Waking up to the sound of heavy rainfall on metal roof and morning fire. I neatly fold mosquito net. Make full-sized bed. Brush off dead insects that crawled their way into a sleepover the night before. Sun slowly peaks through the clouds, roosters alert, and neighbors with an early start. I grab bathroom slippers, solar light and Kanga in the right hand, water bucket and Target bought shampoo, toothpaste and shower gel on the left. Every morning, I fill bucket with water to bathe in a bathroom consist of nothing but a hole.
Four weeks ago, this was all strange and uncomfortable. To live a lifestyle that seems almost unbearable. Now here is me, starting my own fire and fetching water from a well in the early mornings. Cooking dinner under the moonlight, conversing in a language that taste sweeter than my mother tongue to strangers who become family. Every day I am sinking into routine, into a peaceful numbness of emotion.
Visiting a neighbor in the evening in a house large enough for five families, in-laws, children, cousins, wives, sisters and grandparents. Fatuma, my neighbor, has three girls of her own. Grown beautiful and responsible, all smiles. Conversing over photographs, ubuyu (local Tanzanian snack), younger sister passing and husband distance away working to provide family with simple living in Tanzania. Looking at wedding photos and birthday celebrations and family gatherings, I realize how similar we are. How human beings are not that different. How we experience loss, heartbreaks, love, distance, joy and sadness. How we seek to love, be loved and belong. Underneath it all –race, ethnicity, religion, and language. Perhaps what differentiates us is the magnitude of emotion, the depths of heartbreak and even then, we experience the depth in similar ways.
It amazes me how the unfamiliar has become a part of who I am. Walks to school in the mornings, greeting villagers by name, men who hiss at you for being a woman, food vendors on the side of the road, witnessing mother and child riding a motorcycle to the market and young girl with a bucket of water on her head, you begin to appreciate this (new) life and all its simple ways.
This is a country that has suffered a history of colonization, slavery and tribal conflict. It has come a long way since but the repercussions of suffering are still apparent in the ways Tanzanians relate to others, especially those of European descent. No matter how many diversity, cultural and privilege sessions are provided, it will never be enough to relate to Tanzania's history of despondency. Born to parents from a war-torn country that is wrapped in conflict until it broke itself in half. I find myself empathizing with Tanzanian struggles, with the suffering and hardship of this country. It is true that all human suffer, but suffering and hardship most of my fellow Euro-American counterparts experience are not even in the same magnitude as the hardship people of Tanzania experience. Most American volunteers here have very little to feel sorry for themselves over.

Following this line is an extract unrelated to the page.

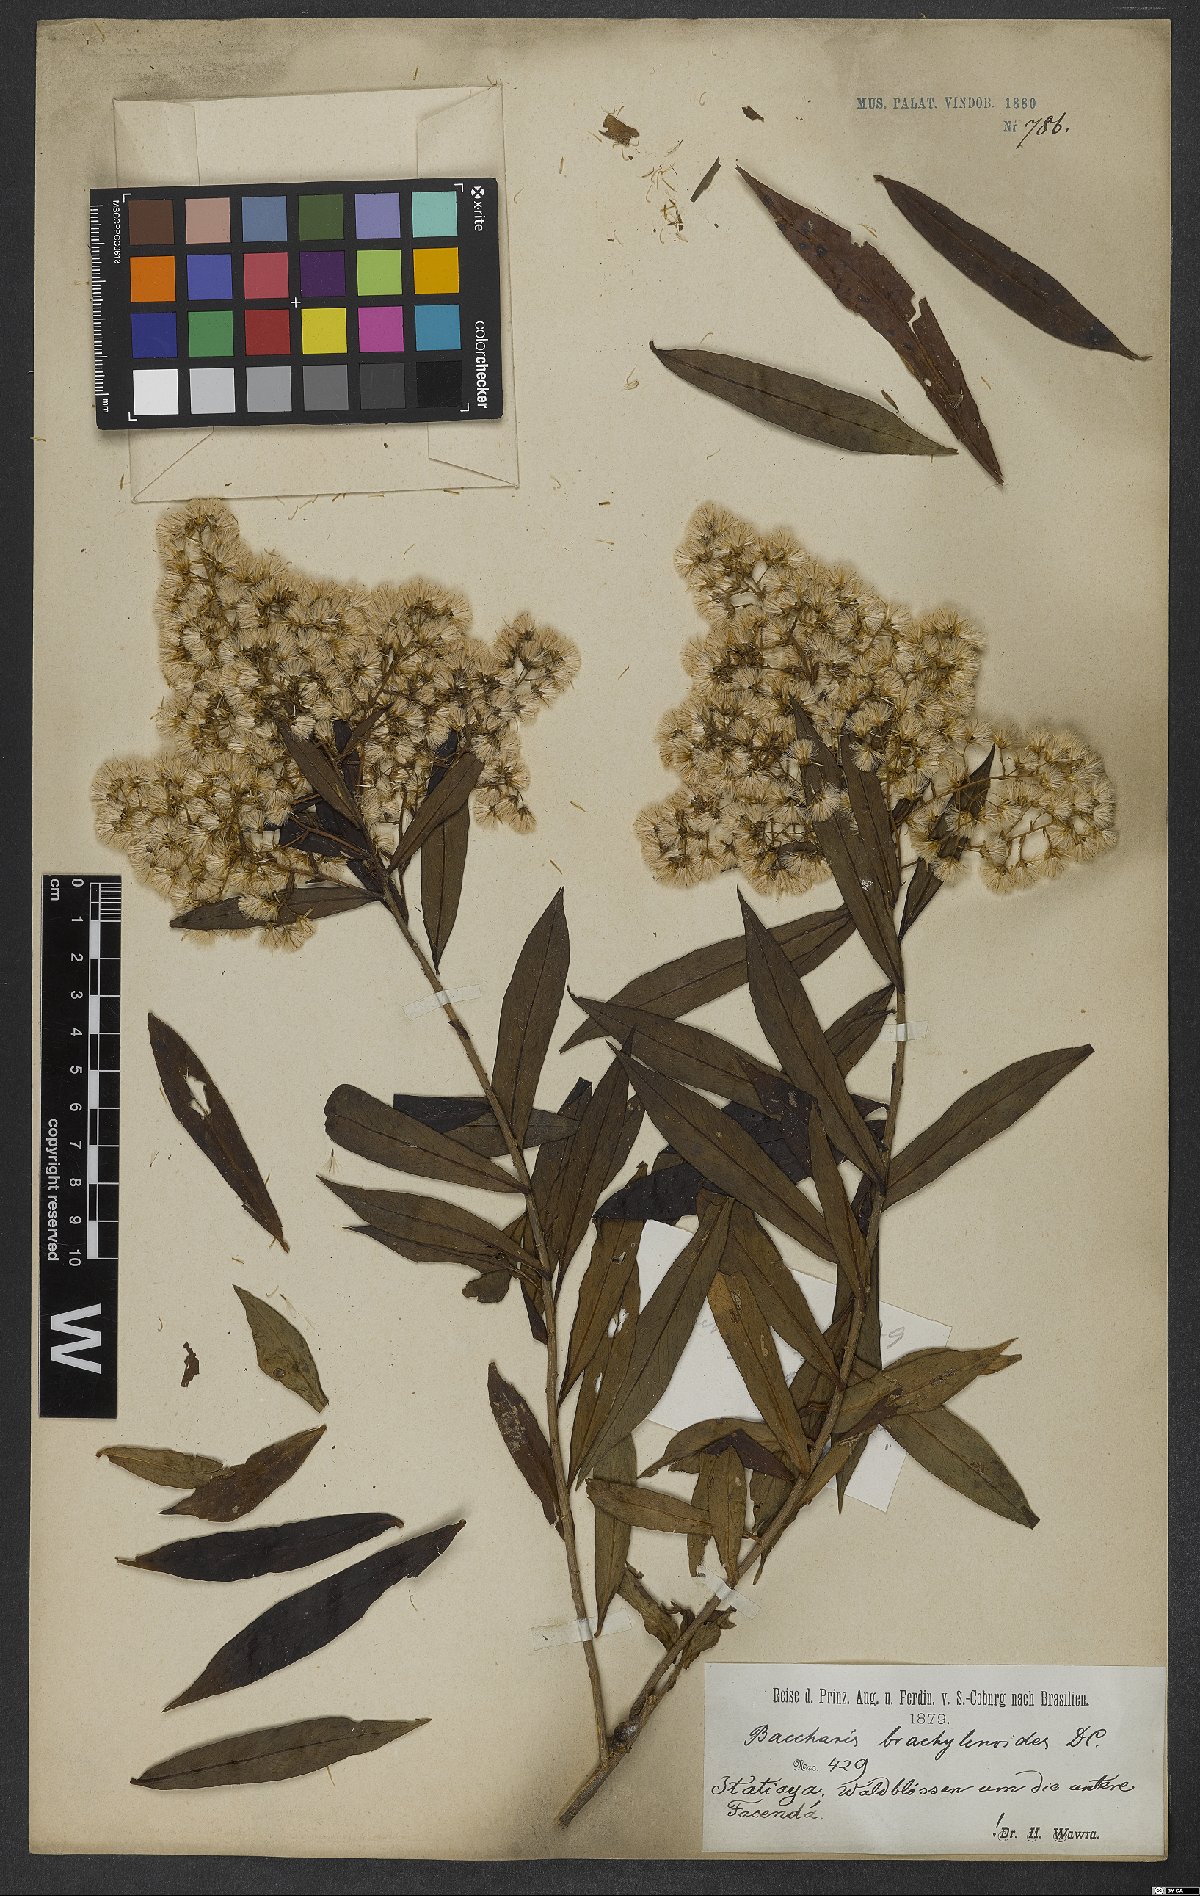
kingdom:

It can be challenging at times to see the stereotyping, judgments and disparaging attitude of few volunteers about Tanzanian culture. Also, how many Tanzanians have a false perception of America, being a white nation. The media does a terrible job of representing the true America, but this is what Peace Corps means, showing the world how America is the land of ethnic diversity and enrich culture through our exchanges. There is so much I am learning about the world through my interaction with others. Peace Corps expands horizons, provides perspective and challenges our understanding of the world around us.
I have learned very important lessons since being in Tanzania. How amazingly diverse human beings are, not only in the physical but also how we think, feel and experience the world around us. How personal experiences and upbringings shape our view of the universe, which is reflected in our behavior, the way we interpret, perceive and ability to understand others. How many challenges will be inflicted and how comfort zone will be defied. How a foreign culture can feel so familiar and strange at the same time. How as a (black) American, self-identity will be constantly questioned. How life is a direct consequence of what you make it. How some days you will find it difficult to relate to others. How each person you meet is interesting, unique, stimulating, with a story to tell. Perhaps the most important lesson Peace Corps provides is to always keep an open-ear, an open-mind and an open-heart.